» Data shown

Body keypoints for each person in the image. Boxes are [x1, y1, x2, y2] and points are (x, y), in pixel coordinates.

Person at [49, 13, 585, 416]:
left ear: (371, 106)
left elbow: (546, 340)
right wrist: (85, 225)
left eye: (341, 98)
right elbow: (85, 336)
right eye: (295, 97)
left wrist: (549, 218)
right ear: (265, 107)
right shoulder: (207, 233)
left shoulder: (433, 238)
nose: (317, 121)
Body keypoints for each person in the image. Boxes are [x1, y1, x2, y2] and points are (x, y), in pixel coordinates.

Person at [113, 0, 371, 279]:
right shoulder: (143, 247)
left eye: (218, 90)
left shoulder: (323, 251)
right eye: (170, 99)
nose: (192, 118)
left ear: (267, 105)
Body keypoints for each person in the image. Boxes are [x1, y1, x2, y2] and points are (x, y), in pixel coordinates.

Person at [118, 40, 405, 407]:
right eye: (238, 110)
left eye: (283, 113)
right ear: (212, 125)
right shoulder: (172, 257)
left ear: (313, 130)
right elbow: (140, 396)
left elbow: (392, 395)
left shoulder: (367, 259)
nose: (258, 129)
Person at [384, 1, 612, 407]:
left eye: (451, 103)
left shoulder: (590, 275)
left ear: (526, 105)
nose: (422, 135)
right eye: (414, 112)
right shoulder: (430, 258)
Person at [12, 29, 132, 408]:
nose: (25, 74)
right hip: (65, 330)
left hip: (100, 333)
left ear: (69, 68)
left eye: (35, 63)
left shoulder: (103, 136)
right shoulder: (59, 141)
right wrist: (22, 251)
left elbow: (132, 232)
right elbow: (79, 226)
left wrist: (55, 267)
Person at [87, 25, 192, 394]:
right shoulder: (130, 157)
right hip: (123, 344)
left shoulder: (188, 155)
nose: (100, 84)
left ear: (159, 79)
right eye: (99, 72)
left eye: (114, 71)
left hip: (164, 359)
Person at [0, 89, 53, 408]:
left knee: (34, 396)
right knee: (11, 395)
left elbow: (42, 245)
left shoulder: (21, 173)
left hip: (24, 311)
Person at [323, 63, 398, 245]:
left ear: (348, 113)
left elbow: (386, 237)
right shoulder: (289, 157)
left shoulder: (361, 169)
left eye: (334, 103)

...

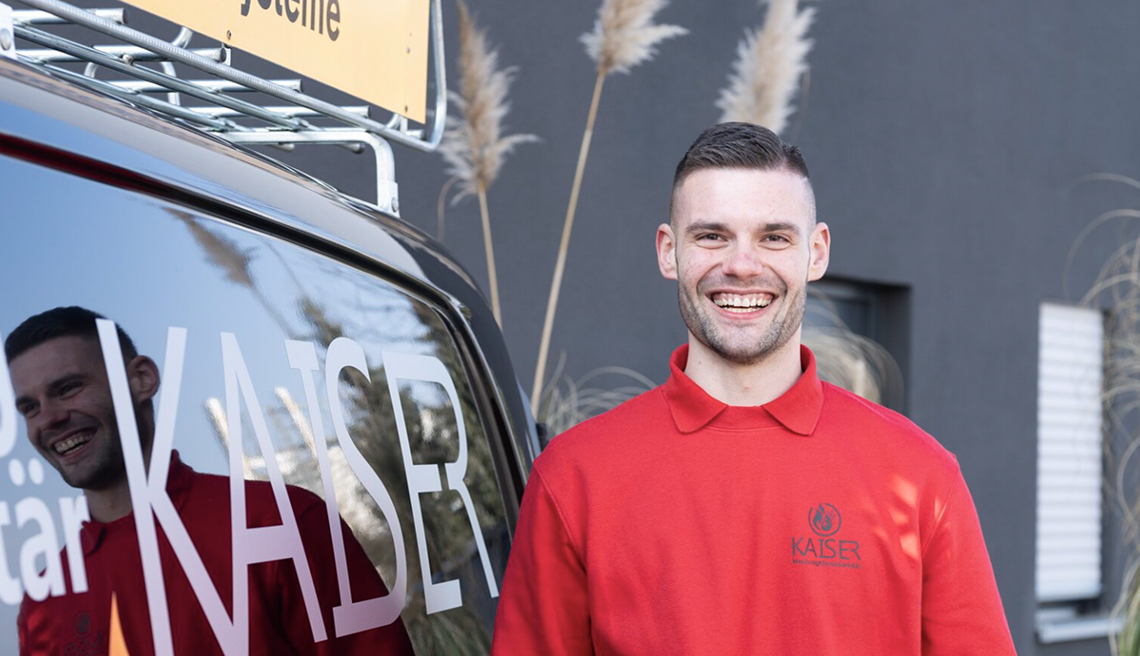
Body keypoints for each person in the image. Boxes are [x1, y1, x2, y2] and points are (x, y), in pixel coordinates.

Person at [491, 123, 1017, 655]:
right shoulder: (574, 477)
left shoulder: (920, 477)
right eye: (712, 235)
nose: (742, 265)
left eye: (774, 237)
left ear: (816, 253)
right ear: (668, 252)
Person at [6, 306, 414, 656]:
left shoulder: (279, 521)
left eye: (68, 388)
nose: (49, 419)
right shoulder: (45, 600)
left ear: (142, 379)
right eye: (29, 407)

...

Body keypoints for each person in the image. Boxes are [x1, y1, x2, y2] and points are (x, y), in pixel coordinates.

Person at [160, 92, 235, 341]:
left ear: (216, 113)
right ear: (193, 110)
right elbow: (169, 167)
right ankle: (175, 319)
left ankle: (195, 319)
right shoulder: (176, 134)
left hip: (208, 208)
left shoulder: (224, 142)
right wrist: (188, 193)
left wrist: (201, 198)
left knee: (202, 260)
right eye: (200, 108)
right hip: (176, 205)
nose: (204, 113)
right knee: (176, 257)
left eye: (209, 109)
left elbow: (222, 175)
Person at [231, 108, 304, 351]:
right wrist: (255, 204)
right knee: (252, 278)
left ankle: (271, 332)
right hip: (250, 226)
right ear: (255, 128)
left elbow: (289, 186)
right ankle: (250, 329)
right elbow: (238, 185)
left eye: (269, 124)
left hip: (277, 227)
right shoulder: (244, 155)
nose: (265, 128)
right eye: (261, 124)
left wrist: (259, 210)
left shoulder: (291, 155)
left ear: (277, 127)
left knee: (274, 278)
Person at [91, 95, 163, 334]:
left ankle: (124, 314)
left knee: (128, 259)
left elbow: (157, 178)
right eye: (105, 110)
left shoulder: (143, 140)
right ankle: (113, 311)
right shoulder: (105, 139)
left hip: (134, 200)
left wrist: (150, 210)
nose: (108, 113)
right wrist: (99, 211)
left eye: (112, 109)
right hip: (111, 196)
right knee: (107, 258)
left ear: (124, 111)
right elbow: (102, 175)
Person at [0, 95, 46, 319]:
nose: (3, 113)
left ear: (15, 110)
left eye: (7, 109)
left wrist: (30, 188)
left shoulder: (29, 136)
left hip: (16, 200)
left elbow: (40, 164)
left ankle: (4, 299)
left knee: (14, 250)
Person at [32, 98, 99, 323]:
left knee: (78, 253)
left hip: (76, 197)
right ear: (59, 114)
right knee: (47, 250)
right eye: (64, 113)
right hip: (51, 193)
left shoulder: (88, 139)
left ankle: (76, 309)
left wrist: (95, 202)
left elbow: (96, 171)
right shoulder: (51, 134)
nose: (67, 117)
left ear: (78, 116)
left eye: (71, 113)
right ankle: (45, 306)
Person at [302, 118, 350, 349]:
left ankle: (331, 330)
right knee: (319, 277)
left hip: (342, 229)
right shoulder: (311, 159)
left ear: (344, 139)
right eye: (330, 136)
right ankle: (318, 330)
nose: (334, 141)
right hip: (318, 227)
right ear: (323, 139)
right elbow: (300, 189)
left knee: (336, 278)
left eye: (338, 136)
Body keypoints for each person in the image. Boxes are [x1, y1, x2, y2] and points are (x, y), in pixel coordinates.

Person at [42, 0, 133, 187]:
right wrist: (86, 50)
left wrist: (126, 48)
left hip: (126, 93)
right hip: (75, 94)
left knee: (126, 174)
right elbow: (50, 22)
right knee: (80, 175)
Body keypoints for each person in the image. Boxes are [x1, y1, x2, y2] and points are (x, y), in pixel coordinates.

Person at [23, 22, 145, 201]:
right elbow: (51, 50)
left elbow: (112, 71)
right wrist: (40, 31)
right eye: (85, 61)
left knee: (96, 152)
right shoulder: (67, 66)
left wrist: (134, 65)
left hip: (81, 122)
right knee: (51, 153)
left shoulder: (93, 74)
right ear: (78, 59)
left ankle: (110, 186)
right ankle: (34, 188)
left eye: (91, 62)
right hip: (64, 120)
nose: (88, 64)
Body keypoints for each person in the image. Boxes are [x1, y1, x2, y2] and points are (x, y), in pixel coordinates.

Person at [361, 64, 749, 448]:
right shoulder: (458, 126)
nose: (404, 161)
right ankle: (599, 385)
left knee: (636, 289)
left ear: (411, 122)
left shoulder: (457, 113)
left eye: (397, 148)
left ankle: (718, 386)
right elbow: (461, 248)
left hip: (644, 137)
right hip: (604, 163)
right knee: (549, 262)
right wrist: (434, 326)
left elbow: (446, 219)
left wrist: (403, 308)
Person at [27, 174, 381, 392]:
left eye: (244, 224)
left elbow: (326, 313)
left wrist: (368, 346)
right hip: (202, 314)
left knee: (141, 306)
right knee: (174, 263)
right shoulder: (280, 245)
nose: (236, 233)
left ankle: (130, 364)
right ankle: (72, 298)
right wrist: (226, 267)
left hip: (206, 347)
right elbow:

» The task
Output should match, line for line, the stretch of the material above from the line holding "left wrist: (30, 188)" through the line holding "left eye: (71, 113)".

» Solution to the exercise
left wrist: (30, 188)
left shoulder: (29, 136)
left hip: (16, 200)
left elbow: (40, 164)
left ankle: (4, 299)
left knee: (14, 250)
Person at [32, 98, 99, 323]:
left knee: (78, 253)
left hip: (76, 197)
right ear: (59, 114)
right knee: (47, 250)
right eye: (64, 113)
right hip: (51, 193)
left shoulder: (88, 139)
left ankle: (76, 309)
left wrist: (95, 202)
left elbow: (96, 171)
right shoulder: (51, 134)
nose: (67, 117)
left ear: (78, 116)
left eye: (71, 113)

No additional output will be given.